SÉRIE: ANGOLA COMO ELA É - Parte 5 (Final)
CONCLUSÕES
Fui tratar de alguns documentos em Luanda, e como disseram que a fotografia que tinha não dava, porque o fundo não era suficientemente branco, tive que ir tirar outra.
Tirei esta:
A princípio tudo bem... Tinha os formulários todos preenchidos, tudo o que precisava numa pasta. Mas a foto não podia ser esta. A camisa não pode ter letras.
O meu pai disse que já estava a adivinhar. Havia uns fotógrafos na porta do local onde estávamos a tratar da documentação, que tiram fotos tipo passe a quem tem problemas com as que traz.
Acontece quase sempre de metade das pessoas terem que ir pedir aos rapazes para tirar "uma fotografia adequada". Ao que parece, os fotógrafos pagam comissão...
Enfim.. não tinha outra forma, fui à procura de um dos fotógrafos. O detalhe é que eu estava com a camisa que tinha na foto, porque tinha tirado nesse dia, então para tirar uma nova, tive que pôr a minha t-shirt do avesso...
Fui à casa-de-banho, pus-me do avesso e fui ter com um dos rapazes. Afinal a casa de fotografias ainda era noutra rua, e sem tempo de avisar ao meu pai, fui guiada para um beco:
Comecei logo a pensar que ia ter que lutar com alguém. E o meu pai não sabia de mim.. Depois ele confessou-me que pensou que me tinham raptado.
O fotógrafo meteu-me numa parede que tinha um lençol estendido para fazer de fundo branco. Endireitou-me os ombros e tirou-me uma foto.
Esperei uns minutos e ele voltou a dizer que a foto não tinha ficado bem... Que se via muito o cabelo e que não se via as orelhas. E eu: "O quê? Como assim não se vê as orelhas? As orelhas são para se ver?"
Ao que parece sim... "Mana, vamos ter que pôr guardanapo atrás das orelhas para se ver!" E eu:" Eu não vou pôr nada atrás de nada! Ninguém me disse isso, só me disseram que não podia ter letras na camisa!"
"Eu sei mana, eles não só dizem uma coisa de cada vez! Quando levares estas fotos, vão te mandar vir cá outra vez. É melhor já fazer tudo!"

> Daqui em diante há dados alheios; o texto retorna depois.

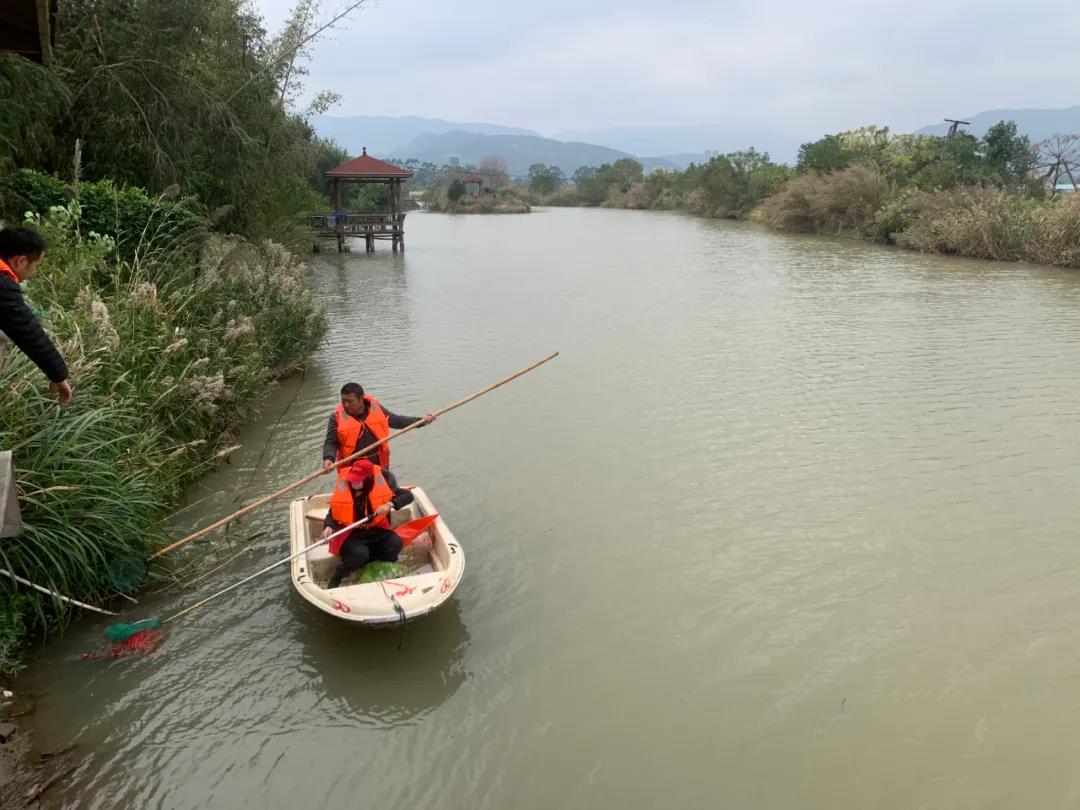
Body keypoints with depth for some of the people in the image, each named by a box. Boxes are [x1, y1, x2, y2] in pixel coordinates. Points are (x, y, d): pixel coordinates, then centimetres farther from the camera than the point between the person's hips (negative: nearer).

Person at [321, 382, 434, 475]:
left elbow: (396, 421, 6)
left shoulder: (376, 408, -4)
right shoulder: (337, 417, -10)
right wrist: (328, 458, -31)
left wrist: (420, 421, -2)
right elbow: (330, 443, -11)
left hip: (379, 464, 3)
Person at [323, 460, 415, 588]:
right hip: (350, 534, -2)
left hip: (375, 530, 2)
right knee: (360, 553, -33)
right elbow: (333, 513, -2)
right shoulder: (343, 491, -13)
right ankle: (336, 579, -8)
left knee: (395, 543, -25)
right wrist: (329, 527, -24)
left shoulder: (380, 487, -11)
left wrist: (390, 504, -27)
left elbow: (408, 495, -11)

Caramba, ele podia não ter dito nada, e ter-me tirado mais dinheiro...
Deram-me um guardanapo, cortaram umas tirar e fizeram umas bolinhas:
Enquanto me preparava para tirar o última foto, com a camisa do avesso, com o cabelo todo puxado para trás, com guardanapo atrás das orelhas, e com o fotógrafo a endireitar-me os ombros e a cabeça como se eu fosse um quadro de parede, comecei a rir-me à gargalhada com toda a situação.

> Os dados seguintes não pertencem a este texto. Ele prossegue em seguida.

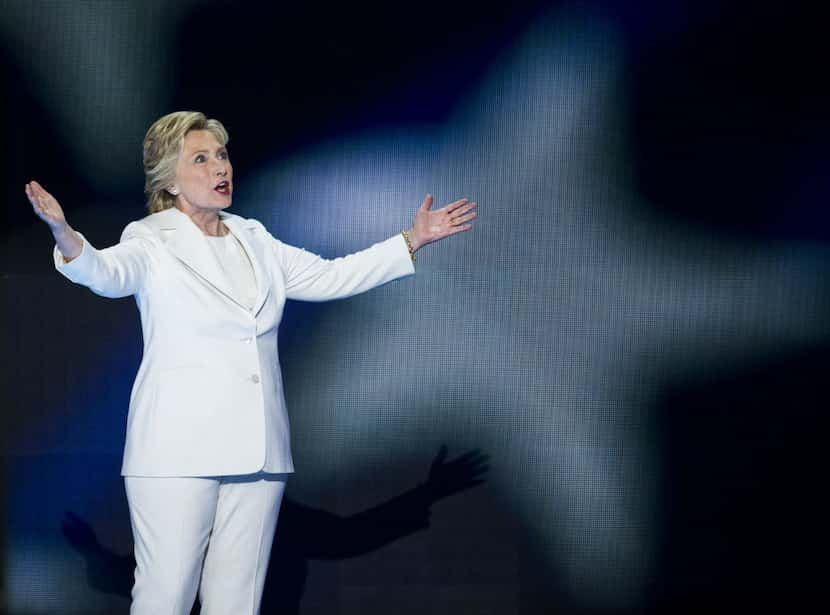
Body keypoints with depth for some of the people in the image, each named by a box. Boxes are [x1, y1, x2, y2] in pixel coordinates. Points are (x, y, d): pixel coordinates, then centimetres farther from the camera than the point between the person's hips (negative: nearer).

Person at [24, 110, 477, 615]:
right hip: (180, 453, -5)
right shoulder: (152, 242, -1)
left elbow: (329, 277, 20)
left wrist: (414, 240, 16)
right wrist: (66, 238, -43)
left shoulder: (254, 241, 17)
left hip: (257, 455, 5)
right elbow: (105, 272, -21)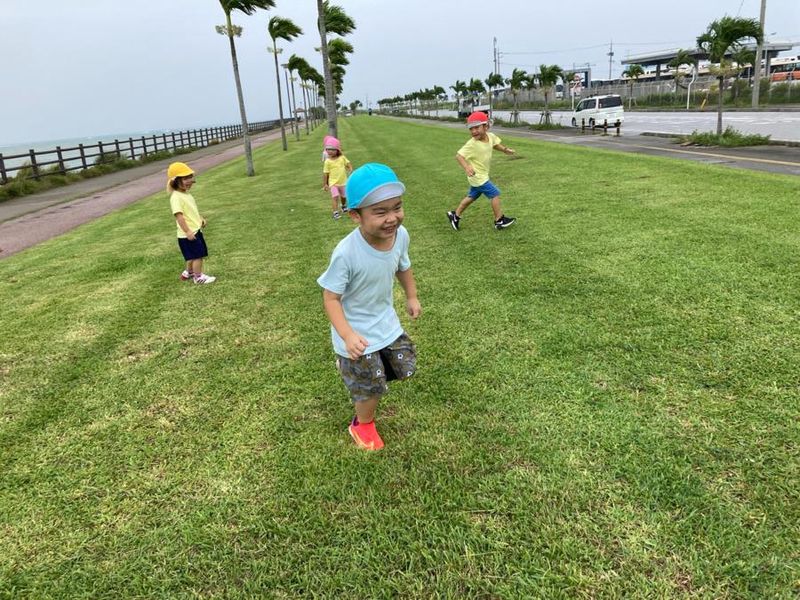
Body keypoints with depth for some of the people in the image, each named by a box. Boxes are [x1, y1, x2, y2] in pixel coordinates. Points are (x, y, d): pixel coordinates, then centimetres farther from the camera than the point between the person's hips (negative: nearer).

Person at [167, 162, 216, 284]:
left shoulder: (186, 194, 12)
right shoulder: (176, 197, -20)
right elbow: (179, 215, -25)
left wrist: (201, 219, 12)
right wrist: (187, 231, -28)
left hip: (196, 230, 10)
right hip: (188, 233, -10)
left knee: (193, 255, 21)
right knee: (198, 255, -2)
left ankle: (188, 273, 38)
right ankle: (199, 277, 11)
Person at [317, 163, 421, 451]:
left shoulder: (400, 235, -16)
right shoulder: (347, 253, -34)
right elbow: (330, 297, -25)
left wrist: (412, 298, 13)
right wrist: (347, 335, -35)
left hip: (387, 322, 6)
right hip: (357, 332, -6)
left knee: (406, 367, 18)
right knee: (372, 389, 8)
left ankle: (351, 368, 41)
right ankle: (363, 425, 42)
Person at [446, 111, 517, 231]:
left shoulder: (490, 136, -5)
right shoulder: (471, 144, -26)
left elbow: (495, 144, 16)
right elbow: (459, 155, -27)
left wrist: (505, 149, -1)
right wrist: (466, 167, -43)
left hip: (482, 175, 8)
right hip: (477, 176, -8)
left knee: (472, 196, 21)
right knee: (495, 194, -3)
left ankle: (455, 215, 34)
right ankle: (500, 221, 10)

O fotógrafo começou a rir, a minha prima que estava comigo começou a rir. A minha felicidade maior foi aperceber-me que, se eu não tivesse a perspetiva que fui ganhando ao longo do tempo, eu não estaria a rir. Estaria chateada por ter que tirar mais fotos, estaria irritada com o rapaz, estaria a zangar-me e talvez até a gritar e a ser mal-educada.
O resultado final foi assombroso:
Nádia Alien... Contei esta história a toda a gente com quem me sentava para conversar... "Tenho história super engraçada para contar!" Começava eu já a rir... Querendo ou não, as pessoas que ouviam já riam também!
Engraçado, tenho a certeza que se eu começasse a contar a história chateada e num tom agressivo "Pah, este país é incrível, sabes o que me aconteceu hoje?", que as pessoas entrariam na onda de também reclamar do país.
Chego à conclusão que as pessoas que nos rodeiam, as culturas, as pessoas, os acontecimentos, eles são o que nós somos. Quando descreves algo estás a descrever-te a ti.
Pessoas amarguradas vêm amargura em tudo, pessoas tristes vêm tristeza em tudo... Mas as pessoas felizes vêm felicidade até em becos assustadores. E conseguem fazer com esses becos surjam sorrisos, risos e gargalhadas.
E é assim que tocamos na vida das pessoas:
"Obrigada rapaz, pela tua sinceridade e profissionalismo. Deus vai honrar o teu trabalho! Vamos tirar uma selfie?"